SCS Research Claims Top Honors at ICSE 2022
By Josh Quicksall
Researchers from Carnegie Mellon University’s School of Computer Science claimed several top awards last week at the 44th ACM/IEEE International Conference on Software Engineering (ICSE).
Held in Pittsburgh this year, ICSE is widely regarded as the preeminent global conference on software engineering.
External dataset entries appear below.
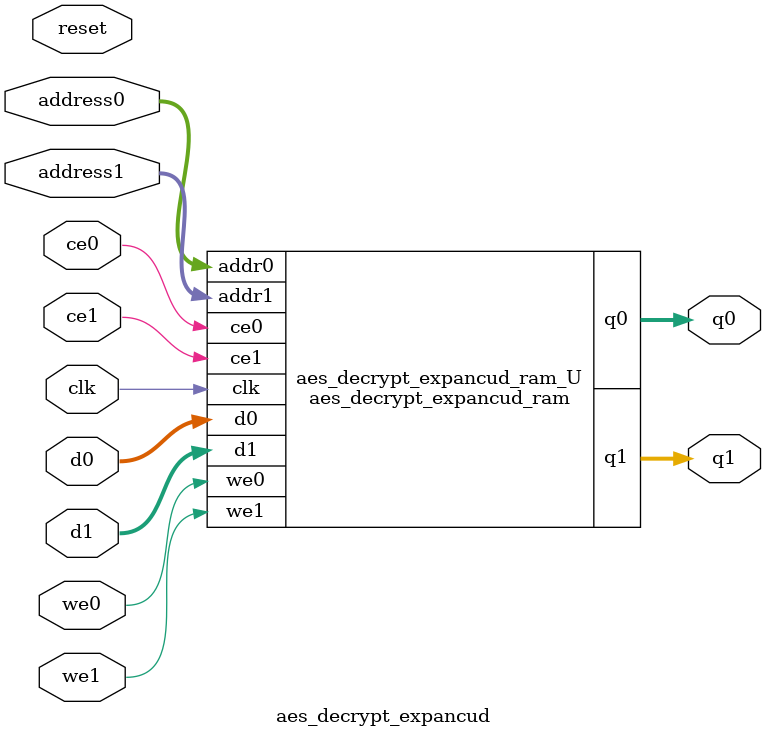
<source format=v>
`timescale 1 ns / 1 ps
module aes_decrypt_expancud_ram (addr0, ce0, d0, we0, q0, addr1, ce1, d1, we1, q1,  clk);

parameter DWIDTH = 8;
parameter AWIDTH = 6;
parameter MEM_SIZE = 44;

input[AWIDTH-1:0] addr0;
input ce0;
input[DWIDTH-1:0] d0;
input we0;
output reg[DWIDTH-1:0] q0;
input[AWIDTH-1:0] addr1;
input ce1;
input[DWIDTH-1:0] d1;
input we1;
output reg[DWIDTH-1:0] q1;
input clk;

(* ram_style = "block" *)reg [DWIDTH-1:0] ram[0:MEM_SIZE-1];




always @(posedge clk)  
begin 
    if (ce0) begin
        if (we0) 
            ram[addr0] <= d0; 
        q0 <= ram[addr0];
    end
end


always @(posedge clk)  
begin 
    if (ce1) begin
        if (we1) 
            ram[addr1] <= d1; 
        q1 <= ram[addr1];
    end
end


endmodule

`timescale 1 ns / 1 ps
module aes_decrypt_expancud(
    reset,
    clk,
    address0,
    ce0,
    we0,
    d0,
    q0,
    address1,
    ce1,
    we1,
    d1,
    q1);

parameter DataWidth = 32'd8;
parameter AddressRange = 32'd44;
parameter AddressWidth = 32'd6;
input reset;
input clk;
input[AddressWidth - 1:0] address0;
input ce0;
input we0;
input[DataWidth - 1:0] d0;
output[DataWidth - 1:0] q0;
input[AddressWidth - 1:0] address1;
input ce1;
input we1;
input[DataWidth - 1:0] d1;
output[DataWidth - 1:0] q1;



aes_decrypt_expancud_ram aes_decrypt_expancud_ram_U(
    .clk( clk ),
    .addr0( address0 ),
    .ce0( ce0 ),
    .we0( we0 ),
    .d0( d0 ),
    .q0( q0 ),
    .addr1( address1 ),
    .ce1( ce1 ),
    .we1( we1 ),
    .d1( d1 ),
    .q1( q1 ));

endmodule


</source>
The event regularly draws more than 1,000 researchers and practitioners from around the world highlighting cutting edge innovations, identifying trends, and addressing problem spaces across the field of software engineering.
This year, in addition to presenting dozens of papers, researchers from the Institute for Software Research (ISR) beat out hundreds of competitors and claimed three of the nine Distinguished Paper Awards granted at the conference.
The honors, which are among the most prestigious granted by ACM/IEEE, were awarded to:
- “Collaboration Challenges in Building ML-Enabled Systems: Communication, Documentation, Engineering, and Process.”Authors: Nadia Nahar, Shurui Zhou (SCS 2020), Grace Lewis (SCS 2001), Christian Kästner
- “Did you miss my comment or what” Understanding Toxicity in Open Source Discussions.”Authors: Courtney Miller, Sophie Cohon, Daniel Klug, Bogdan Vasilescu
- “‘This is Damn Slick!’ Estimating the Impact of Tweets on Open Source Project Popularity and New Contributors” Authors: Hongbo Fang, Hemank Lamba (SCS 2019), Jim Herbsleb, Bogdan Vasilescu
“The School of Computer Science, and ISR in particular, have always been at the forefront of software engineering,” said Jim Herbsleb, professor and director of the Institute for Software Research. “Over 40 years ago, we defined the field with foundational work by the likes of Mary Shaw and Raj Reddy. Today, our faculty, alumni and students are leading the field. To bring home not just one but three awards of this caliber from the foremost conference in the field speaks volumes to the strength and rigor of software engineering research at Carnegie Mellon.”